Activity
Reproduce exactly, and solely, the lines running from the top of the data below through the line with "cmdlets and rendering</span></span>", both inclusive. Omit pictures.

Data for processing
[Start of section]

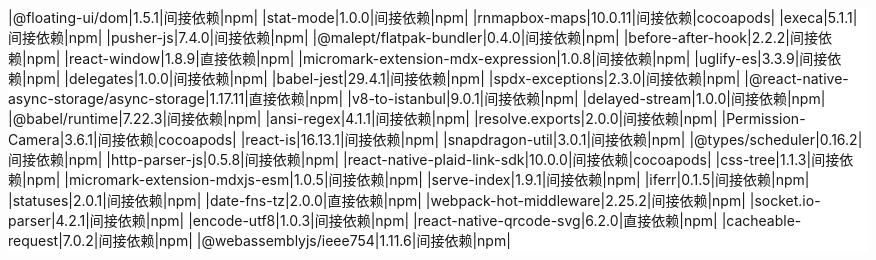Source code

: |@floating-ui/dom|1.5.1|间接依赖|npm|
|stat-mode|1.0.0|间接依赖|npm|
|rnmapbox-maps|10.0.11|间接依赖|cocoapods|
|execa|5.1.1|间接依赖|npm|
|pusher-js|7.4.0|间接依赖|npm|
|@malept/flatpak-bundler|0.4.0|间接依赖|npm|
|before-after-hook|2.2.2|间接依赖|npm|
|react-window|1.8.9|直接依赖|npm|
|micromark-extension-mdx-expression|1.0.8|间接依赖|npm|
|uglify-es|3.3.9|间接依赖|npm|
|delegates|1.0.0|间接依赖|npm|
|babel-jest|29.4.1|间接依赖|npm|
|spdx-exceptions|2.3.0|间接依赖|npm|
|@react-native-async-storage/async-storage|1.17.11|直接依赖|npm|
|v8-to-istanbul|9.0.1|间接依赖|npm|
|delayed-stream|1.0.0|间接依赖|npm|
|@babel/runtime|7.22.3|间接依赖|npm|
|ansi-regex|4.1.1|间接依赖|npm|
|resolve.exports|2.0.0|间接依赖|npm|
|Permission-Camera|3.6.1|间接依赖|cocoapods|
|react-is|16.13.1|间接依赖|npm|
|snapdragon-util|3.0.1|间接依赖|npm|
|@types/scheduler|0.16.2|间接依赖|npm|
|http-parser-js|0.5.8|间接依赖|npm|
|react-native-plaid-link-sdk|10.0.0|间接依赖|cocoapods|
|css-tree|1.1.3|间接依赖|npm|
|micromark-extension-mdxjs-esm|1.0.5|间接依赖|npm|
|serve-index|1.9.1|间接依赖|npm|
|iferr|0.1.5|间接依赖|npm|
|statuses|2.0.1|间接依赖|npm|
|date-fns-tz|2.0.0|直接依赖|npm|
|webpack-hot-middleware|2.25.2|间接依赖|npm|
|socket.io-parser|4.2.1|间接依赖|npm|
|encode-utf8|1.0.3|间接依赖|npm|
|react-native-qrcode-svg|6.2.0|直接依赖|npm|
|cacheable-request|7.0.2|间接依赖|npm|
|@webassemblyjs/ieee754|1.11.6|间接依赖|npm|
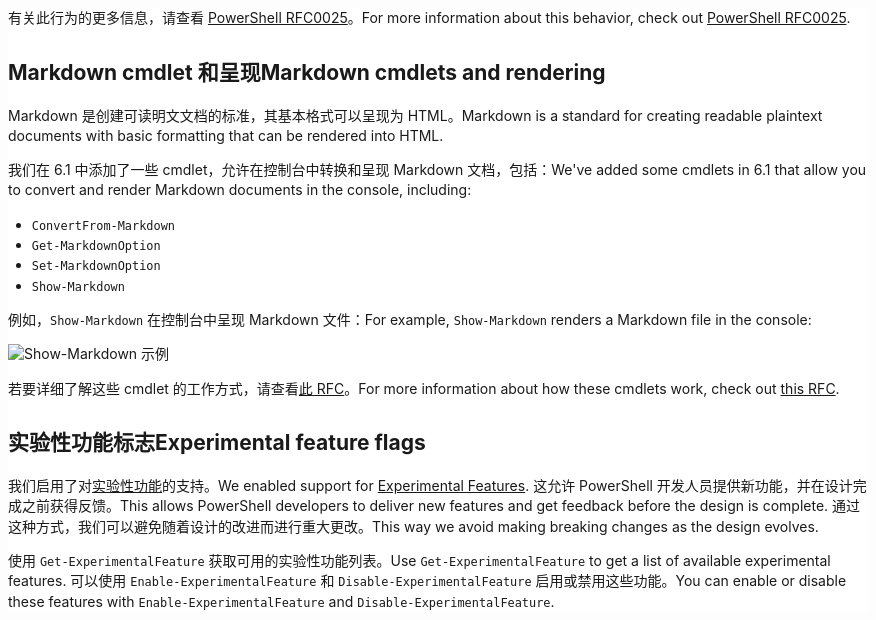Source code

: <span data-ttu-id="52dce-184">有关此行为的更多信息，请查看 [PowerShell RFC0025](https://github.com/PowerShell/PowerShell-RFC/blob/master/5-Final/RFC0025-PSCore6-and-Windows-Modules.md)。</span><span class="sxs-lookup"><span data-stu-id="52dce-184">For more information about this behavior, check out [PowerShell RFC0025](https://github.com/PowerShell/PowerShell-RFC/blob/master/5-Final/RFC0025-PSCore6-and-Windows-Modules.md).</span></span>

## <a name="markdown-cmdlets-and-rendering"></a><span data-ttu-id="52dce-185">Markdown cmdlet 和呈现</span><span class="sxs-lookup"><span data-stu-id="52dce-185">Markdown cmdlets and rendering</span></span>

<span data-ttu-id="52dce-186">Markdown 是创建可读明文文档的标准，其基本格式可以呈现为 HTML。</span><span class="sxs-lookup"><span data-stu-id="52dce-186">Markdown is a standard for creating readable plaintext documents with basic formatting that can be rendered into HTML.</span></span>

<span data-ttu-id="52dce-187">我们在 6.1 中添加了一些 cmdlet，允许在控制台中转换和呈现 Markdown 文档，包括：</span><span class="sxs-lookup"><span data-stu-id="52dce-187">We've added some cmdlets in 6.1 that allow you to convert and render Markdown documents in the console, including:</span></span>

- `ConvertFrom-Markdown`
- `Get-MarkdownOption`
- `Set-MarkdownOption`
- `Show-Markdown`

<span data-ttu-id="52dce-188">例如，`Show-Markdown` 在控制台中呈现 Markdown 文件：</span><span class="sxs-lookup"><span data-stu-id="52dce-188">For example, `Show-Markdown` renders a Markdown file in the console:</span></span>

![Show-Markdown 示例](media/What-s-New-in-PowerShell-Core-61/markdown_example.png)

<span data-ttu-id="52dce-190">若要详细了解这些 cmdlet 的工作方式，请查看[此 RFC](https://github.com/PowerShell/PowerShell-RFC/blob/master/5-Final/RFC0025-Native-Markdown-Rendering.md)。</span><span class="sxs-lookup"><span data-stu-id="52dce-190">For more information about how these cmdlets work, check out [this RFC](https://github.com/PowerShell/PowerShell-RFC/blob/master/5-Final/RFC0025-Native-Markdown-Rendering.md).</span></span>

## <a name="experimental-feature-flags"></a><span data-ttu-id="52dce-191">实验性功能标志</span><span class="sxs-lookup"><span data-stu-id="52dce-191">Experimental feature flags</span></span>

<span data-ttu-id="52dce-192">我们启用了对[实验性功能][]的支持。</span><span class="sxs-lookup"><span data-stu-id="52dce-192">We enabled support for [Experimental Features][].</span></span> <span data-ttu-id="52dce-193">这允许 PowerShell 开发人员提供新功能，并在设计完成之前获得反馈。</span><span class="sxs-lookup"><span data-stu-id="52dce-193">This allows PowerShell developers to deliver new features and get feedback before the design is complete.</span></span> <span data-ttu-id="52dce-194">通过这种方式，我们可以避免随着设计的改进而进行重大更改。</span><span class="sxs-lookup"><span data-stu-id="52dce-194">This way we avoid making breaking changes as the design evolves.</span></span>

<span data-ttu-id="52dce-195">使用 `Get-ExperimentalFeature` 获取可用的实验性功能列表。</span><span class="sxs-lookup"><span data-stu-id="52dce-195">Use `Get-ExperimentalFeature` to get a list of available experimental features.</span></span> <span data-ttu-id="52dce-196">可以使用 `Enable-ExperimentalFeature` 和 `Disable-ExperimentalFeature` 启用或禁用这些功能。</span><span class="sxs-lookup"><span data-stu-id="52dce-196">You can enable or disable these features with `Enable-ExperimentalFeature` and `Disable-ExperimentalFeature`.</span></span>


[实验性功能]: /powershell/module/Microsoft.PowerShell.Core/About/about_Experimental_Features
[Experimental Features]: /powershell/module/Microsoft.PowerShell.Core/About/about_Experimental_Features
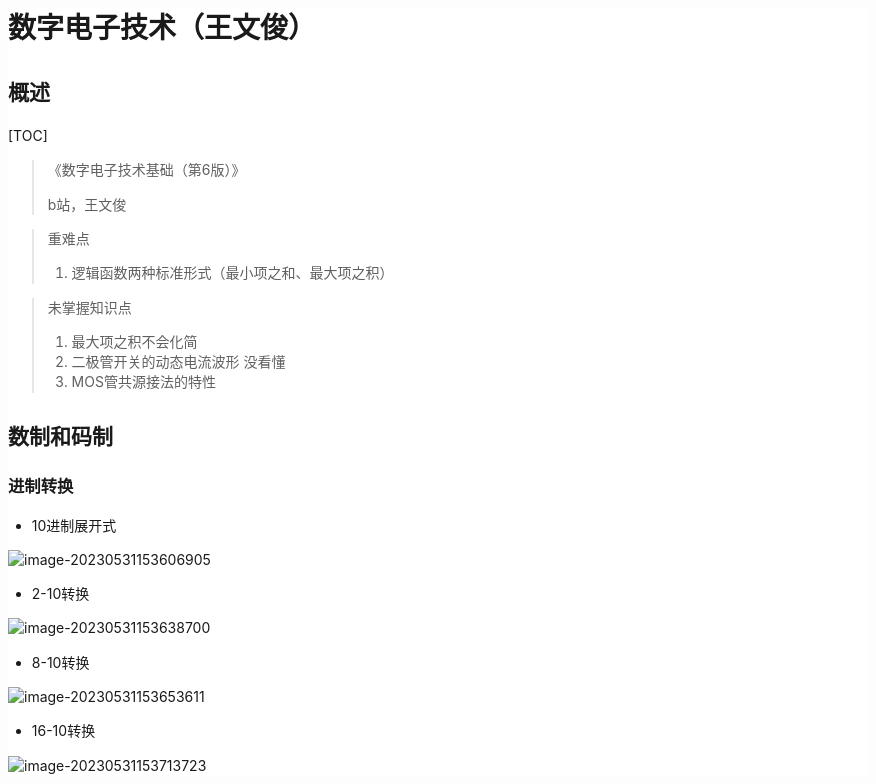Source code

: # 数字电子技术（王文俊）

## 概述

[TOC]



> 《数字电子技术基础（第6版）》
>
> b站，王文俊

> 重难点
>
> 1. 逻辑函数两种标准形式（最小项之和、最大项之积）
>
> 

> 未掌握知识点
>
> 1. 最大项之积不会化简
> 2. 二极管开关的动态电流波形 没看懂
> 3. MOS管共源接法的特性

## 数制和码制

### 进制转换

-  10进制展开式

![image-20230531153606905](https://typora-notes-codervv.oss-cn-shanghai.aliyuncs.com/img_for_typora/202305311536952.png)





-  2-10转换

![image-20230531153638700](https://typora-notes-codervv.oss-cn-shanghai.aliyuncs.com/img_for_typora/202305311536744.png)





-  8-10转换

![image-20230531153653611](https://typora-notes-codervv.oss-cn-shanghai.aliyuncs.com/img_for_typora/202305311536654.png)





-  16-10转换

![image-20230531153713723](https://typora-notes-codervv.oss-cn-shanghai.aliyuncs.com/img_for_typora/202305311537768.png)



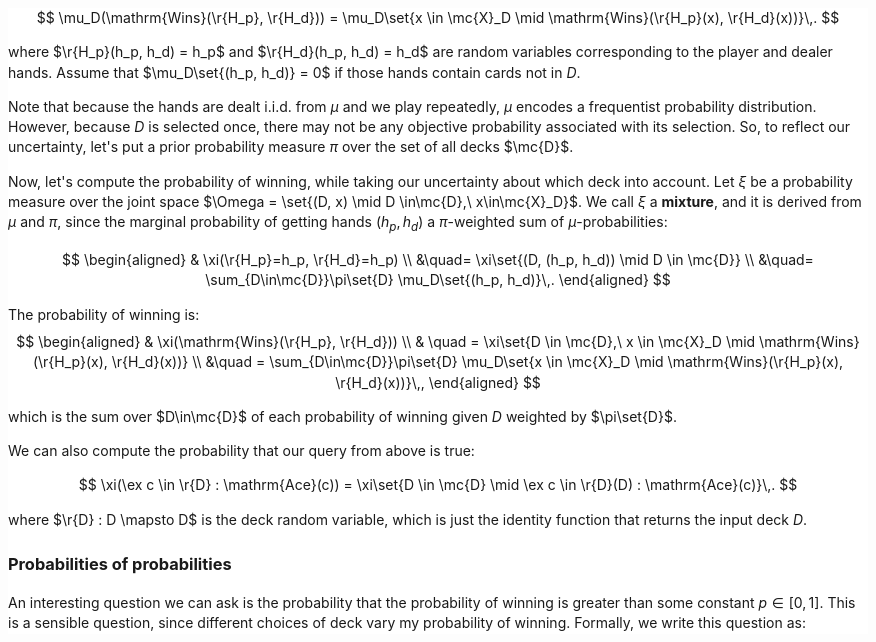 $$
\mu_D(\mathrm{Wins}(\r{H_p}, \r{H_d})) = \mu_D\set{x \in \mc{X}_D \mid \mathrm{Wins}(\r{H_p}(x), \r{H_d}(x))}\,.
$$

where $\r{H_p}(h_p, h_d) = h_p$ and $\r{H_d}(h_p, h_d) = h_d$ are random variables corresponding to the player and dealer hands. Assume that $\mu_D\set{(h_p, h_d)} = 0$ if those hands contain cards not in $D$.

Note that because the hands are dealt i.i.d. from $\mu$ and we play repeatedly, $\mu$ encodes a frequentist probability distribution. However, because $D$ is selected once, there may not be any objective probability associated with its selection. So, to reflect our uncertainty, let's put a prior probability measure $\pi$ over the set of all decks $\mc{D}$.

Now, let's compute the probability of winning, while taking our uncertainty about which deck into account. Let $\xi$ be a probability measure over the joint space $\Omega = \set{(D, x) \mid D \in\mc{D},\ x\in\mc{X}_D}$. We call $\xi$ a **mixture**, and it is derived from $\mu$ and $\pi$, since the marginal probability of getting hands $(h_p, h_d)$ a $\pi$-weighted sum of $\mu$-probabilities:

$$
\begin{aligned}
& \xi(\r{H_p}=h_p, \r{H_d}=h_p) \\
&\quad= \xi\set{(D, (h_p, h_d)) \mid D \in \mc{D}} \\
&\quad= \sum_{D\in\mc{D}}\pi\set{D} \mu_D\set{(h_p, h_d)}\,.
\end{aligned}
$$

The probability of winning is:
$$
\begin{aligned}
& \xi(\mathrm{Wins}(\r{H_p}, \r{H_d})) \\
& \quad = \xi\set{D \in \mc{D},\ x \in \mc{X}_D \mid \mathrm{Wins}(\r{H_p}(x), \r{H_d}(x))} \\
&\quad = \sum_{D\in\mc{D}}\pi\set{D} \mu_D\set{x \in \mc{X}_D \mid \mathrm{Wins}(\r{H_p}(x), \r{H_d}(x))}\,,
\end{aligned}
$$

which is the sum over $D\in\mc{D}$ of each probability of winning given $D$ weighted by $\pi\set{D}$.

We can also compute the probability that our query from above is true:

$$
\xi(\ex c \in \r{D} : \mathrm{Ace}(c)) = \xi\set{D \in \mc{D} \mid \ex c \in \r{D}(D) : \mathrm{Ace}(c)}\,.
$$

where $\r{D} : D \mapsto D$ is the deck random variable, which is just the identity function that returns the input deck $D$.


### Probabilities of probabilities

An interesting question we can ask is the probability that the probability of winning is greater than some constant $p \in [0,1]$. This is a sensible question, since different choices of deck vary my probability of winning. Formally, we write this question as:

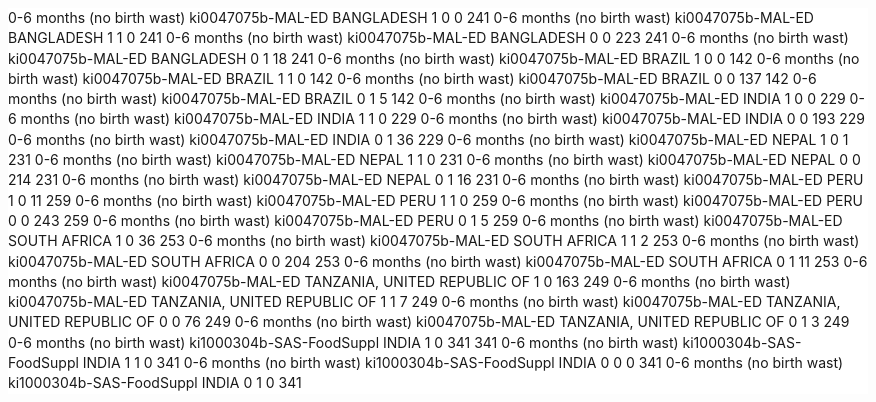 0-6 months (no birth wast)    ki0047075b-MAL-ED          BANGLADESH                     1                    0        0     241
0-6 months (no birth wast)    ki0047075b-MAL-ED          BANGLADESH                     1                    1        0     241
0-6 months (no birth wast)    ki0047075b-MAL-ED          BANGLADESH                     0                    0      223     241
0-6 months (no birth wast)    ki0047075b-MAL-ED          BANGLADESH                     0                    1       18     241
0-6 months (no birth wast)    ki0047075b-MAL-ED          BRAZIL                         1                    0        0     142
0-6 months (no birth wast)    ki0047075b-MAL-ED          BRAZIL                         1                    1        0     142
0-6 months (no birth wast)    ki0047075b-MAL-ED          BRAZIL                         0                    0      137     142
0-6 months (no birth wast)    ki0047075b-MAL-ED          BRAZIL                         0                    1        5     142
0-6 months (no birth wast)    ki0047075b-MAL-ED          INDIA                          1                    0        0     229
0-6 months (no birth wast)    ki0047075b-MAL-ED          INDIA                          1                    1        0     229
0-6 months (no birth wast)    ki0047075b-MAL-ED          INDIA                          0                    0      193     229
0-6 months (no birth wast)    ki0047075b-MAL-ED          INDIA                          0                    1       36     229
0-6 months (no birth wast)    ki0047075b-MAL-ED          NEPAL                          1                    0        1     231
0-6 months (no birth wast)    ki0047075b-MAL-ED          NEPAL                          1                    1        0     231
0-6 months (no birth wast)    ki0047075b-MAL-ED          NEPAL                          0                    0      214     231
0-6 months (no birth wast)    ki0047075b-MAL-ED          NEPAL                          0                    1       16     231
0-6 months (no birth wast)    ki0047075b-MAL-ED          PERU                           1                    0       11     259
0-6 months (no birth wast)    ki0047075b-MAL-ED          PERU                           1                    1        0     259
0-6 months (no birth wast)    ki0047075b-MAL-ED          PERU                           0                    0      243     259
0-6 months (no birth wast)    ki0047075b-MAL-ED          PERU                           0                    1        5     259
0-6 months (no birth wast)    ki0047075b-MAL-ED          SOUTH AFRICA                   1                    0       36     253
0-6 months (no birth wast)    ki0047075b-MAL-ED          SOUTH AFRICA                   1                    1        2     253
0-6 months (no birth wast)    ki0047075b-MAL-ED          SOUTH AFRICA                   0                    0      204     253
0-6 months (no birth wast)    ki0047075b-MAL-ED          SOUTH AFRICA                   0                    1       11     253
0-6 months (no birth wast)    ki0047075b-MAL-ED          TANZANIA, UNITED REPUBLIC OF   1                    0      163     249
0-6 months (no birth wast)    ki0047075b-MAL-ED          TANZANIA, UNITED REPUBLIC OF   1                    1        7     249
0-6 months (no birth wast)    ki0047075b-MAL-ED          TANZANIA, UNITED REPUBLIC OF   0                    0       76     249
0-6 months (no birth wast)    ki0047075b-MAL-ED          TANZANIA, UNITED REPUBLIC OF   0                    1        3     249
0-6 months (no birth wast)    ki1000304b-SAS-FoodSuppl   INDIA                          1                    0      341     341
0-6 months (no birth wast)    ki1000304b-SAS-FoodSuppl   INDIA                          1                    1        0     341
0-6 months (no birth wast)    ki1000304b-SAS-FoodSuppl   INDIA                          0                    0        0     341
0-6 months (no birth wast)    ki1000304b-SAS-FoodSuppl   INDIA                          0                    1        0     341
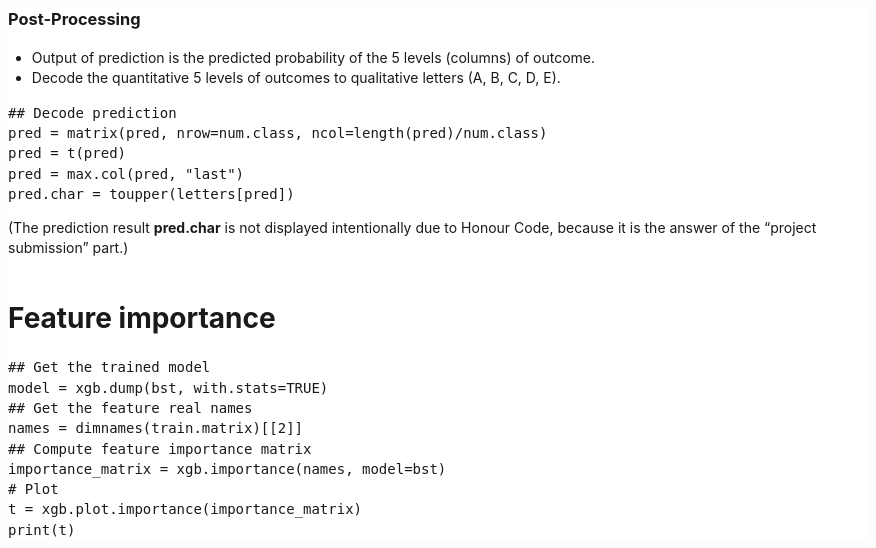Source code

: ### Post-Processing

* Output of prediction is the predicted probability of the 5 levels (columns) of outcome.
* Decode the quantitative 5 levels of outcomes to qualitative letters (A, B, C, D, E).
<pre>
## Decode prediction
pred = matrix(pred, nrow=num.class, ncol=length(pred)/num.class)
pred = t(pred)
pred = max.col(pred, "last")
pred.char = toupper(letters[pred])
</pre>
(The prediction result **pred.char** is not displayed intentionally due to Honour Code, because it is the answer of the “project submission” part.)

# Feature importance
<pre>
## Get the trained model
model = xgb.dump(bst, with.stats=TRUE)
## Get the feature real names
names = dimnames(train.matrix)[[2]]
## Compute feature importance matrix
importance_matrix = xgb.importance(names, model=bst)
# Plot
t = xgb.plot.importance(importance_matrix)
print(t) 
</pre>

[End of section]

Exercise output
Source code

: |@floating-ui/dom|1.5.1|间接依赖|npm|
|stat-mode|1.0.0|间接依赖|npm|
|rnmapbox-maps|10.0.11|间接依赖|cocoapods|
|execa|5.1.1|间接依赖|npm|
|pusher-js|7.4.0|间接依赖|npm|
|@malept/flatpak-bundler|0.4.0|间接依赖|npm|
|before-after-hook|2.2.2|间接依赖|npm|
|react-window|1.8.9|直接依赖|npm|
|micromark-extension-mdx-expression|1.0.8|间接依赖|npm|
|uglify-es|3.3.9|间接依赖|npm|
|delegates|1.0.0|间接依赖|npm|
|babel-jest|29.4.1|间接依赖|npm|
|spdx-exceptions|2.3.0|间接依赖|npm|
|@react-native-async-storage/async-storage|1.17.11|直接依赖|npm|
|v8-to-istanbul|9.0.1|间接依赖|npm|
|delayed-stream|1.0.0|间接依赖|npm|
|@babel/runtime|7.22.3|间接依赖|npm|
|ansi-regex|4.1.1|间接依赖|npm|
|resolve.exports|2.0.0|间接依赖|npm|
|Permission-Camera|3.6.1|间接依赖|cocoapods|
|react-is|16.13.1|间接依赖|npm|
|snapdragon-util|3.0.1|间接依赖|npm|
|@types/scheduler|0.16.2|间接依赖|npm|
|http-parser-js|0.5.8|间接依赖|npm|
|react-native-plaid-link-sdk|10.0.0|间接依赖|cocoapods|
|css-tree|1.1.3|间接依赖|npm|
|micromark-extension-mdxjs-esm|1.0.5|间接依赖|npm|
|serve-index|1.9.1|间接依赖|npm|
|iferr|0.1.5|间接依赖|npm|
|statuses|2.0.1|间接依赖|npm|
|date-fns-tz|2.0.0|直接依赖|npm|
|webpack-hot-middleware|2.25.2|间接依赖|npm|
|socket.io-parser|4.2.1|间接依赖|npm|
|encode-utf8|1.0.3|间接依赖|npm|
|react-native-qrcode-svg|6.2.0|直接依赖|npm|
|cacheable-request|7.0.2|间接依赖|npm|
|@webassemblyjs/ieee754|1.11.6|间接依赖|npm|
Source code

: <span data-ttu-id="52dce-184">有关此行为的更多信息，请查看 [PowerShell RFC0025](https://github.com/PowerShell/PowerShell-RFC/blob/master/5-Final/RFC0025-PSCore6-and-Windows-Modules.md)。</span><span class="sxs-lookup"><span data-stu-id="52dce-184">For more information about this behavior, check out [PowerShell RFC0025](https://github.com/PowerShell/PowerShell-RFC/blob/master/5-Final/RFC0025-PSCore6-and-Windows-Modules.md).</span></span>

## <a name="markdown-cmdlets-and-rendering"></a><span data-ttu-id="52dce-185">Markdown cmdlet 和呈现</span><span class="sxs-lookup"><span data-stu-id="52dce-185">Markdown cmdlets and rendering</span></span>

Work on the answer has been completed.